- **WHAT IS NEEDED**
Could you reproduce the material below word for word, leaving out the pictures?

- **DATA FOR THIS TASK**
## start

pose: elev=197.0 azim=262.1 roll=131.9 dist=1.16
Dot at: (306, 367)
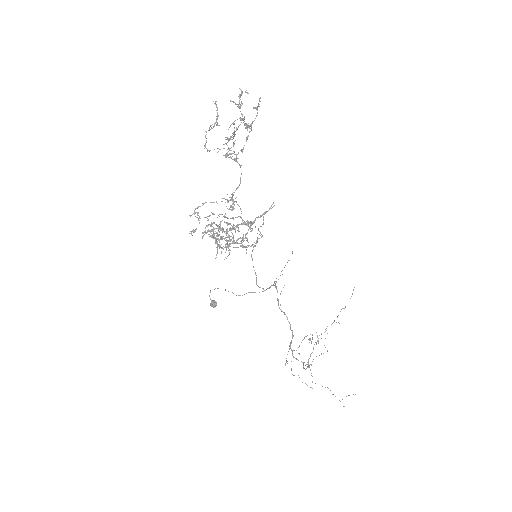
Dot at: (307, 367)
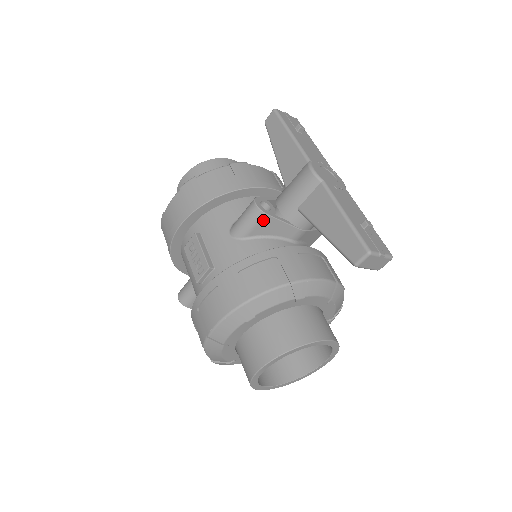
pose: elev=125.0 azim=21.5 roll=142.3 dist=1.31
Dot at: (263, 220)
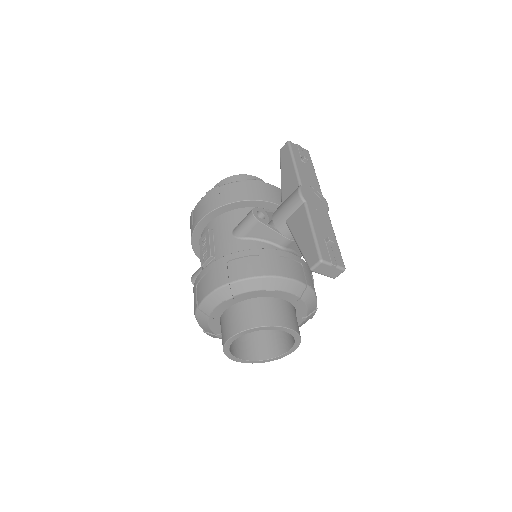
Dot at: (257, 226)
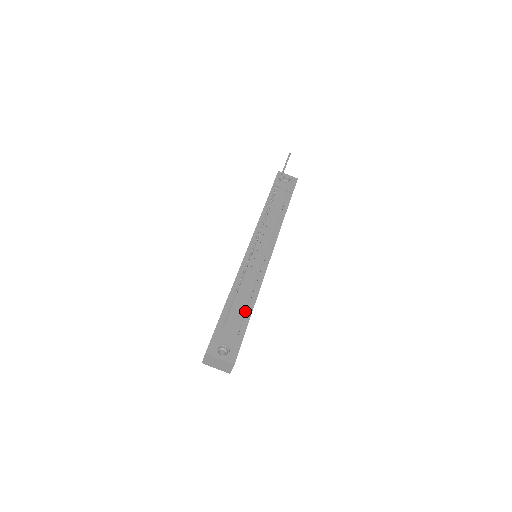
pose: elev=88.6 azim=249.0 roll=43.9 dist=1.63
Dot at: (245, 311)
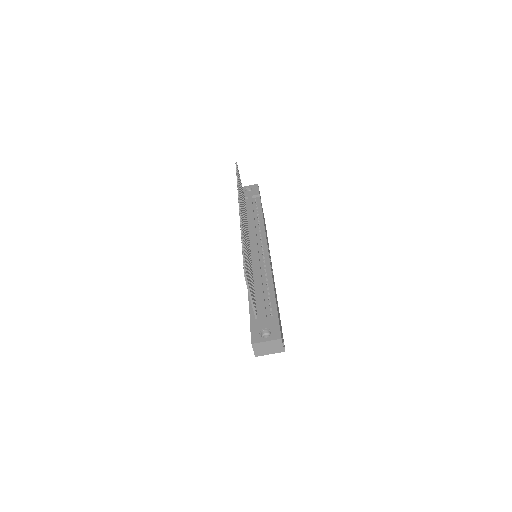
Dot at: (268, 297)
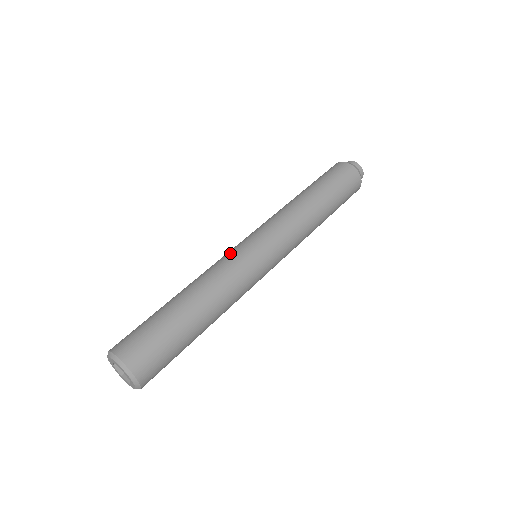
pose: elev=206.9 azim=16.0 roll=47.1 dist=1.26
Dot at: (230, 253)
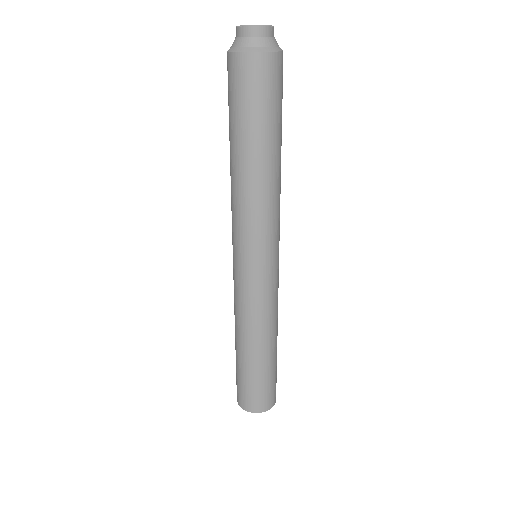
Dot at: (265, 292)
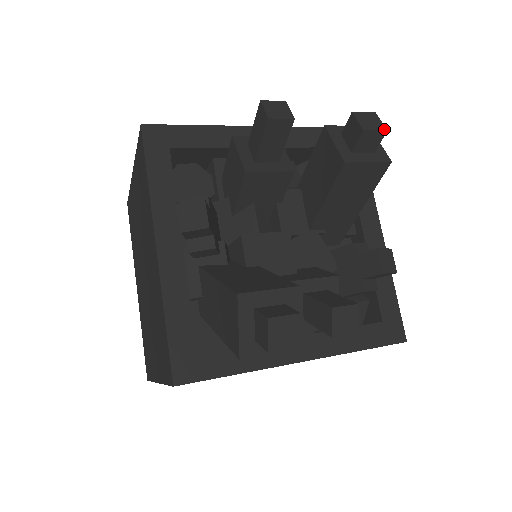
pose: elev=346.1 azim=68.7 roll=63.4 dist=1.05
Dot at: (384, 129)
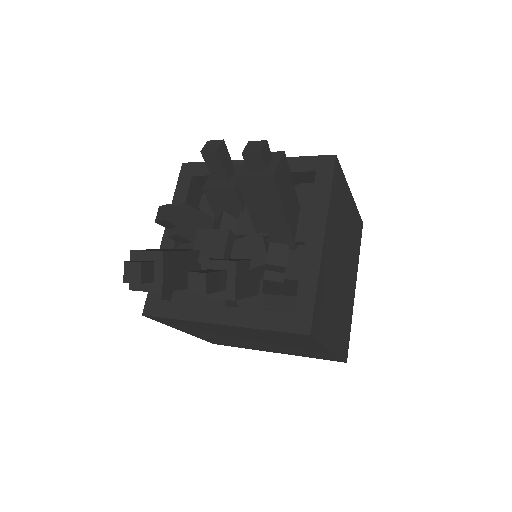
Dot at: (259, 151)
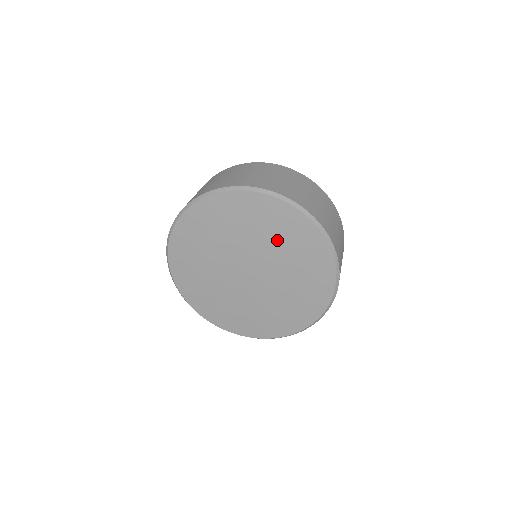
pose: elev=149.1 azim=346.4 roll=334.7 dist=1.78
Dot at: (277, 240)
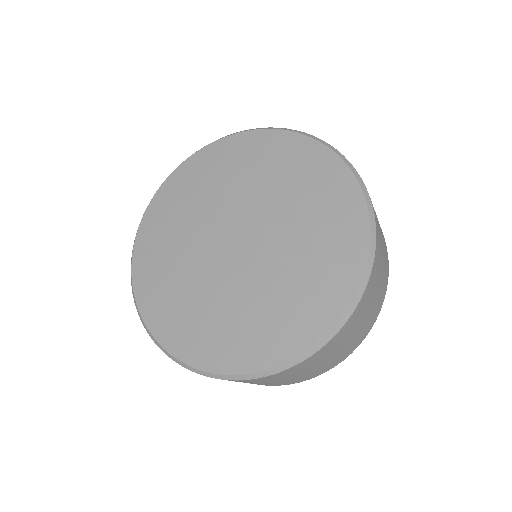
Dot at: (225, 180)
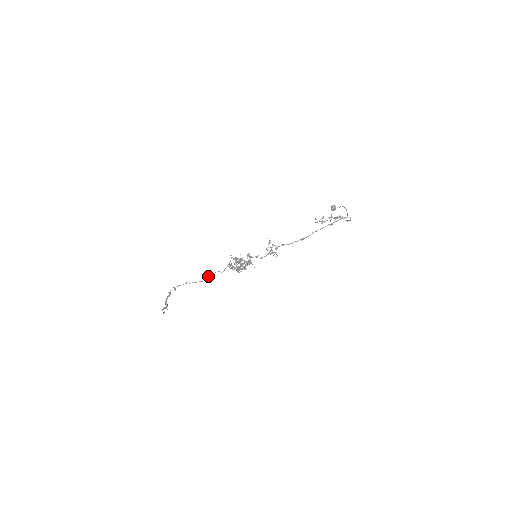
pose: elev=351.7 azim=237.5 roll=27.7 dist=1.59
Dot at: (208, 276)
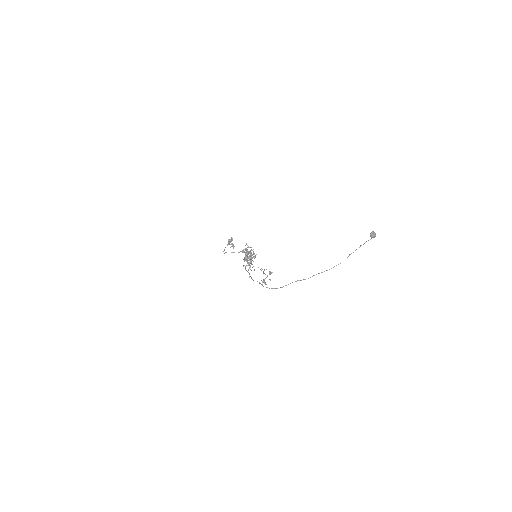
Dot at: (225, 252)
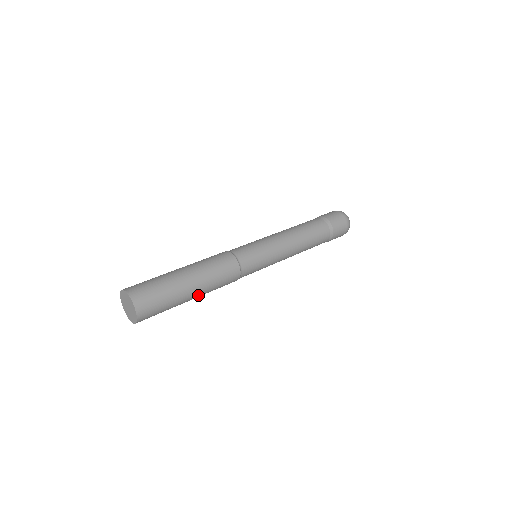
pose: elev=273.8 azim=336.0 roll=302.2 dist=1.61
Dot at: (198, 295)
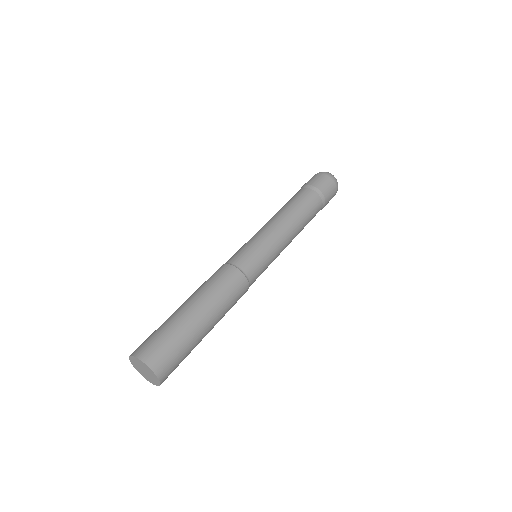
Dot at: (213, 322)
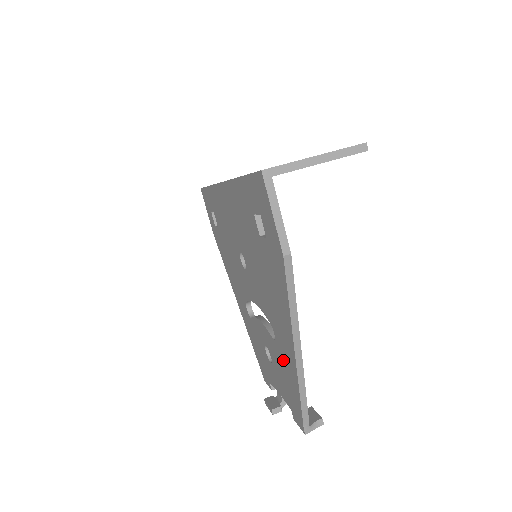
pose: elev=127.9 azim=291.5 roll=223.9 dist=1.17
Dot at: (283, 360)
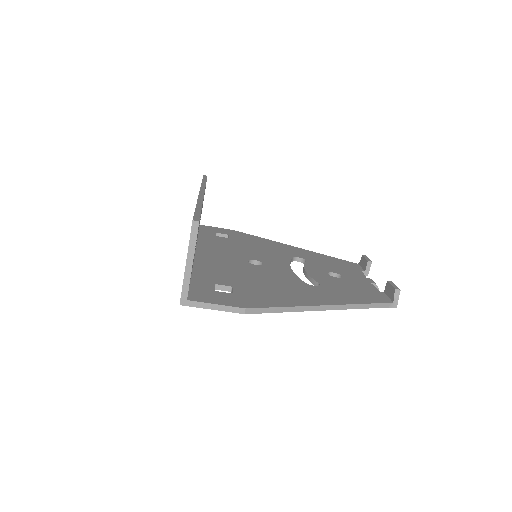
Dot at: occluded
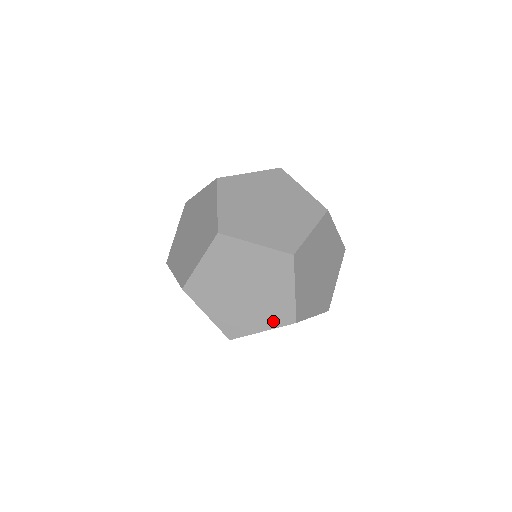
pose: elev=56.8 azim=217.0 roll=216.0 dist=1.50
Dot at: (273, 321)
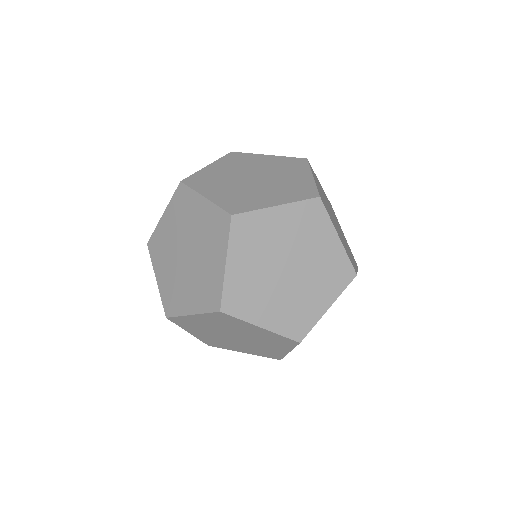
Dot at: (284, 346)
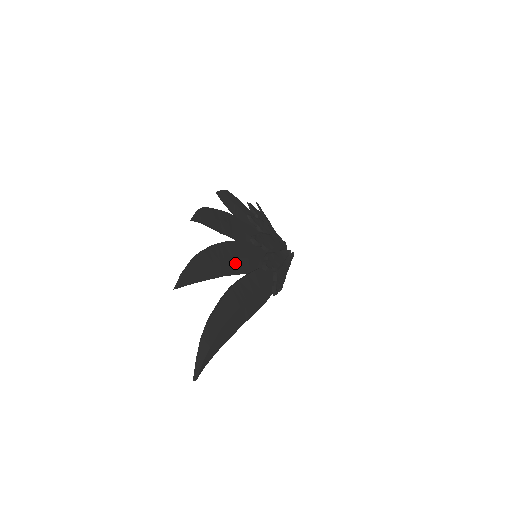
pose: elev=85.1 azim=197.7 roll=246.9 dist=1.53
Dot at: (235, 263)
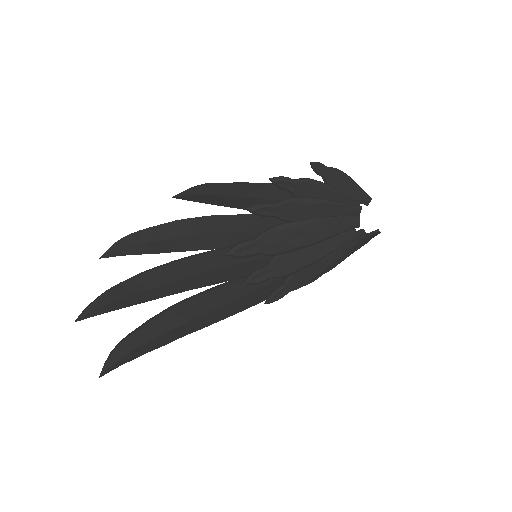
Dot at: (190, 280)
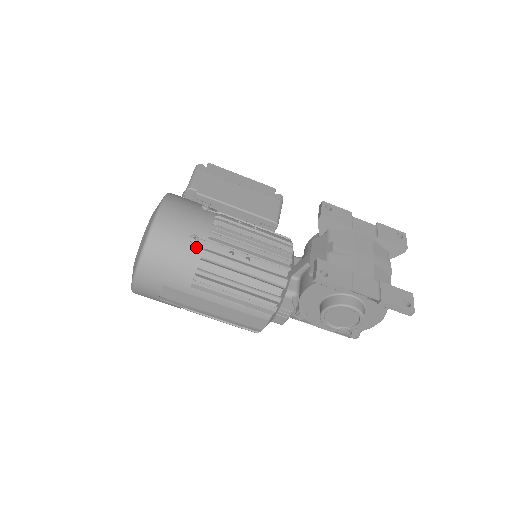
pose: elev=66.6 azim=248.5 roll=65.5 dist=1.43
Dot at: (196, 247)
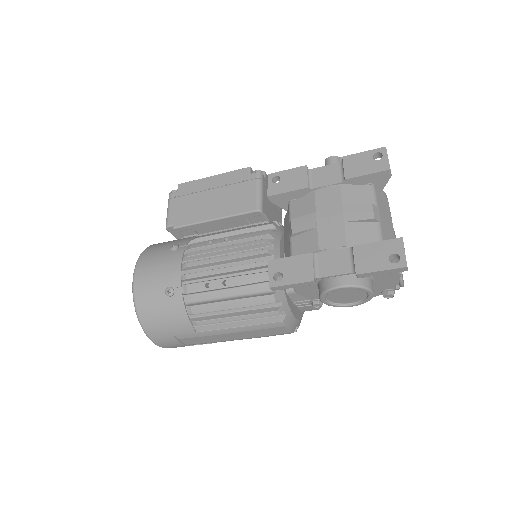
Dot at: (175, 298)
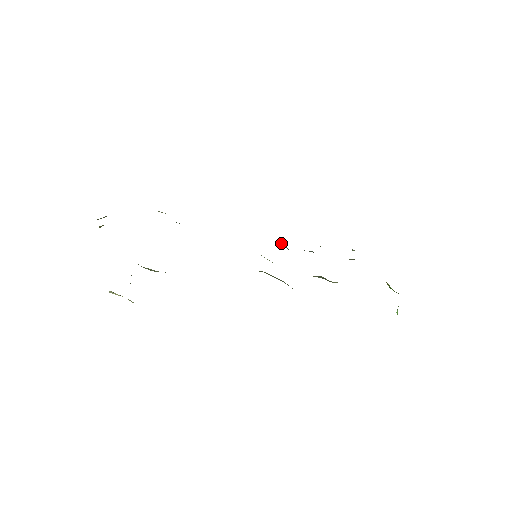
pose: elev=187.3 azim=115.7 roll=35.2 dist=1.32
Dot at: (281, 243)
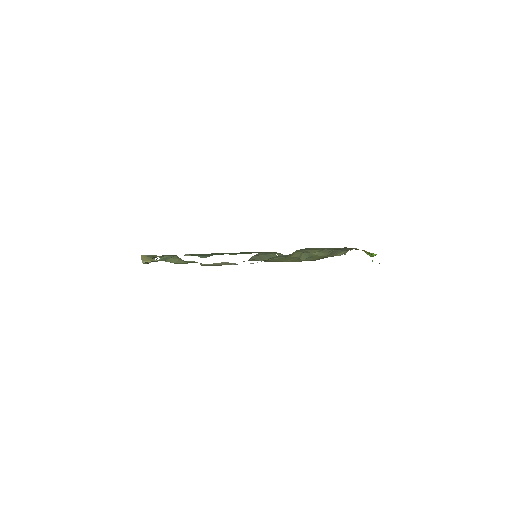
Dot at: (280, 255)
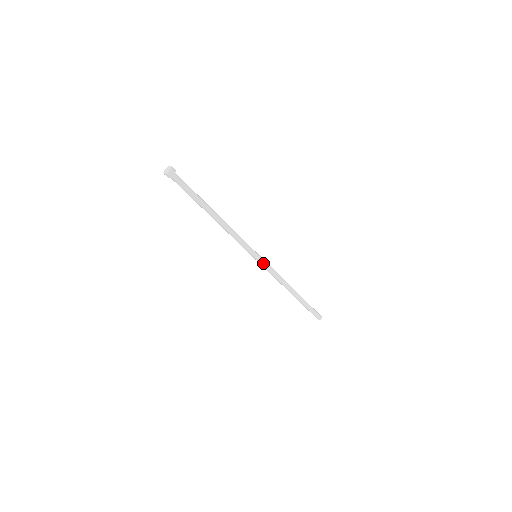
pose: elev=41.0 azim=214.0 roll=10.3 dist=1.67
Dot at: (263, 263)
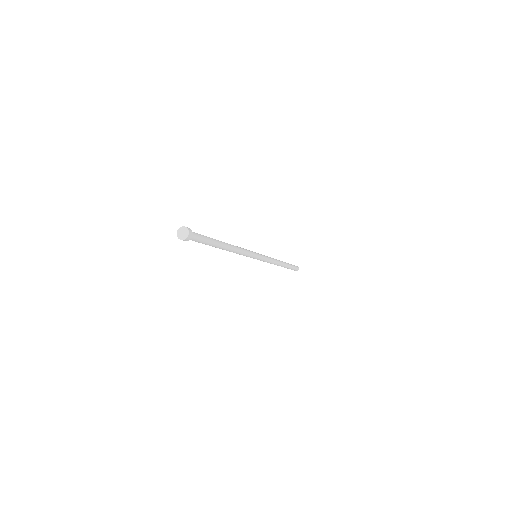
Dot at: (262, 259)
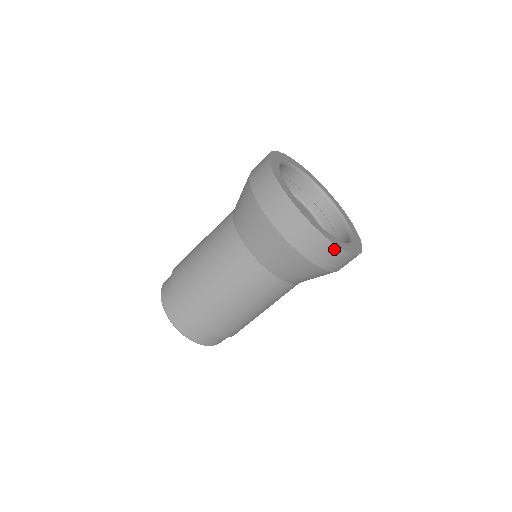
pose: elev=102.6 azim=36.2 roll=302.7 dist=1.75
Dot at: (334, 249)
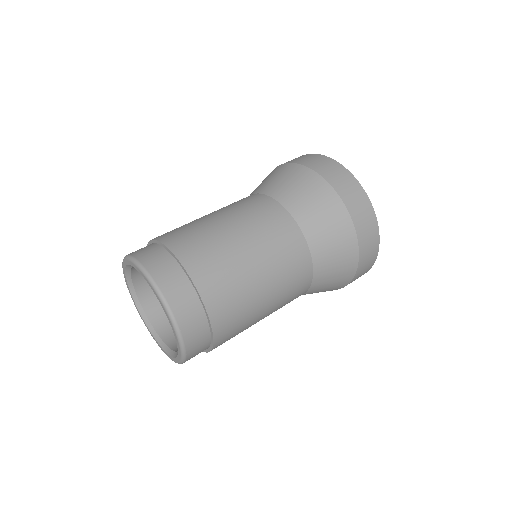
Dot at: (375, 251)
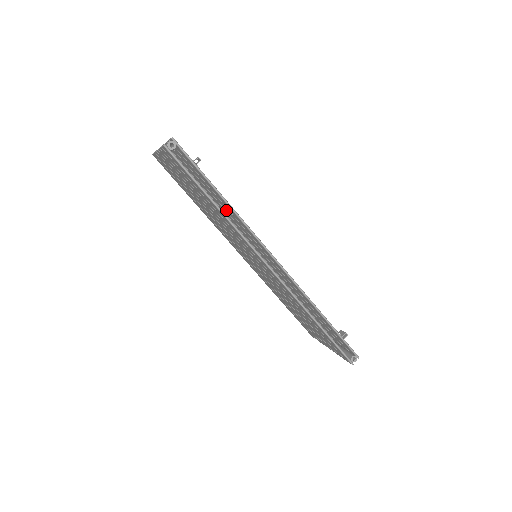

## end

- **WORKED SOLUTION**
pose: elev=197.0 azim=262.1 roll=131.9 dist=1.16
Dot at: (306, 367)
Dot at: (307, 367)
pose: elev=125.0 azim=21.5 roll=142.3 dist=1.31
Dot at: (263, 220)
Dot at: (257, 226)
pose: elev=88.6 azim=249.0 roll=43.9 dist=1.63
Dot at: (245, 311)
Dot at: (268, 297)
pose: elev=206.9 azim=16.0 roll=47.1 dist=1.26
Dot at: (230, 253)
Dot at: (265, 292)
pose: elev=346.1 azim=68.7 roll=63.4 dist=1.05
Dot at: (384, 129)
Dot at: (259, 151)
pose: elev=149.1 azim=346.4 roll=334.7 dist=1.78
Dot at: (277, 240)
Dot at: (225, 180)
pose: elev=351.7 azim=237.5 roll=27.7 dist=1.59
Dot at: (208, 276)
Dot at: (225, 252)
pose: elev=273.8 azim=336.0 roll=302.2 dist=1.61
Dot at: (198, 295)
Dot at: (213, 322)
pose: elev=127.9 azim=291.5 roll=223.9 dist=1.17
Dot at: (283, 360)
Dot at: occluded
pose: elev=56.8 azim=217.0 roll=216.0 dist=1.50
Dot at: (273, 321)
Dot at: (284, 346)
pose: elev=85.1 azim=197.7 roll=246.9 dist=1.53
Dot at: (235, 263)
Dot at: (190, 280)
pose: elev=66.6 azim=248.5 roll=65.5 dist=1.43
Dot at: (196, 247)
Dot at: (175, 298)
pose: elev=187.3 azim=115.7 roll=35.2 dist=1.32
Dot at: (281, 243)
Dot at: (280, 255)
pose: elev=41.0 azim=214.0 roll=10.3 dist=1.67
Dot at: (263, 263)
Dot at: (262, 259)
pose: elev=102.6 azim=36.2 roll=302.7 dist=1.75
Dot at: (334, 249)
Dot at: (375, 251)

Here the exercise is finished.